Jesse stood up abruptly and grabbed the neckline of Dunk’s shirt, twisting it so that he was glad it wasn’t buttoned up all the way because it would’ve choked him otherwise. It was better than grabbing his ear.
“Okay,” she said loudly, “come on, we’re going to play some pool.”
Dunk stumbled along behind her, narrowly missing tripping over Tristan’s chair and toppling into the whole table.
“Shit, Jesse, ease up,” he mumbled.
“Why don’t you just play some fucking pool?” she ordered, letting him go once they’d reached an empty table.
She took two cues off the rack and shoved one handle-first into his gut, then turned away to break. She broke the pyramid of balls with a sharp crack, sending them shooting towards the pockets. Two stripes went in, so she lined up her next shot and took it, missing this time.
Dunk took his turn, too wound up to joke around like usual.
“What the hell is wrong with you tonight?” Jesse asked.
He braced his hands on the edge of the table and rocked back on one boot. He couldn’t help but think of a night here a year and a half ago.
It had been in the middle of his mom’s health scare, the day the tests came back negative for cancer. But the doctors still hadn’t known what the problem was.
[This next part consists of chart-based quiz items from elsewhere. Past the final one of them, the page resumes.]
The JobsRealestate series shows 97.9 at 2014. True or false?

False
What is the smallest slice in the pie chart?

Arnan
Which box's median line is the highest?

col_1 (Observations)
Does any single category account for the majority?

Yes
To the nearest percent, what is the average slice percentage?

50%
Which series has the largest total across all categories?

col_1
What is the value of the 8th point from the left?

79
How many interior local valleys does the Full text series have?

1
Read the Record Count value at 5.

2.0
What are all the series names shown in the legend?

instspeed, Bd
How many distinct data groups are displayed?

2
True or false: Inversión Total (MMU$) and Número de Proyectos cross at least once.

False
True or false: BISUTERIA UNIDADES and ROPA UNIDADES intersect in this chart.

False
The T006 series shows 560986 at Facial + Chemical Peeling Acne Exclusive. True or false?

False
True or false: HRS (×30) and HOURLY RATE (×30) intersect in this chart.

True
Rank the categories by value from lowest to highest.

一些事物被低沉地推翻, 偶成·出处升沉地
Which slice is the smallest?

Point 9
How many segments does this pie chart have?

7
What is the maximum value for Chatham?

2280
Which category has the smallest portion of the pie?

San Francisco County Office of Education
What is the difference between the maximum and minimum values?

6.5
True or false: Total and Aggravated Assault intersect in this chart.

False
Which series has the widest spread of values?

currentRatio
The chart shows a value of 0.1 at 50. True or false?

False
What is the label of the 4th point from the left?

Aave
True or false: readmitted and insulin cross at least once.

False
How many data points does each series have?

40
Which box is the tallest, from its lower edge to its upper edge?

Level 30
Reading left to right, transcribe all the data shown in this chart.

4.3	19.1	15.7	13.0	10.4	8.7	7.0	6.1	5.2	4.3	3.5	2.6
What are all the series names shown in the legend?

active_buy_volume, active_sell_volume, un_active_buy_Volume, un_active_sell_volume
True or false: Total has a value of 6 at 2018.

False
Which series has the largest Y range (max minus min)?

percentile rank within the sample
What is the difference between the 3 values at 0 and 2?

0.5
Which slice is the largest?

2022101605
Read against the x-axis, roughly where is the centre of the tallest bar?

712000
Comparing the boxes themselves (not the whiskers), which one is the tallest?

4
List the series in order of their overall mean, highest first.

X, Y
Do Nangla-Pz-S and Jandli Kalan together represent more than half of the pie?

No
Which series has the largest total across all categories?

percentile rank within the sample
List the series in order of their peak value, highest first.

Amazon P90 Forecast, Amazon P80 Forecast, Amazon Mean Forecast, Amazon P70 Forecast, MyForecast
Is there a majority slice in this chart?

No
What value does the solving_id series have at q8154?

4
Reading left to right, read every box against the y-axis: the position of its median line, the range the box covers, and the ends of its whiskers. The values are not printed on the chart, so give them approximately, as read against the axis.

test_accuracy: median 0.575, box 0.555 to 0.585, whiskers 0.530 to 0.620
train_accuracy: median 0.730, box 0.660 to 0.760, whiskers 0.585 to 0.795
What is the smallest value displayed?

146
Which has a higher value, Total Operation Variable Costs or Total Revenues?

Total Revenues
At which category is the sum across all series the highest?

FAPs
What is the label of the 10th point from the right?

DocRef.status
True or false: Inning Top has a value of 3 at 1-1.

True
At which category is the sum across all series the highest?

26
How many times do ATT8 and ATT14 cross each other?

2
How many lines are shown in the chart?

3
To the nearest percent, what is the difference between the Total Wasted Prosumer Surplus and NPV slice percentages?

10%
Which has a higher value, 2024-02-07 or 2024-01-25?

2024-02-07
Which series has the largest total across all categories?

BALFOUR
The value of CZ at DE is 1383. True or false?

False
So he’d gone to the Rec Center to work out, trying to burn out all the relief it wasn’t cancer and all the worry about all the terrifying things it still might be. It hadn’t worked, and Leda had run across him like that, then tagged along with him here, to the pool hall.
She’d tried to get real with him, to be a good friend, but she’d been at her most cynical, short-tempered then and she’d frankly sucked at it. Her last attempt to cheer him up had been to offer to show him her boobs, as if he were so shallow that anyone’s boobs, even one of his best friend’s, would snap him out of it.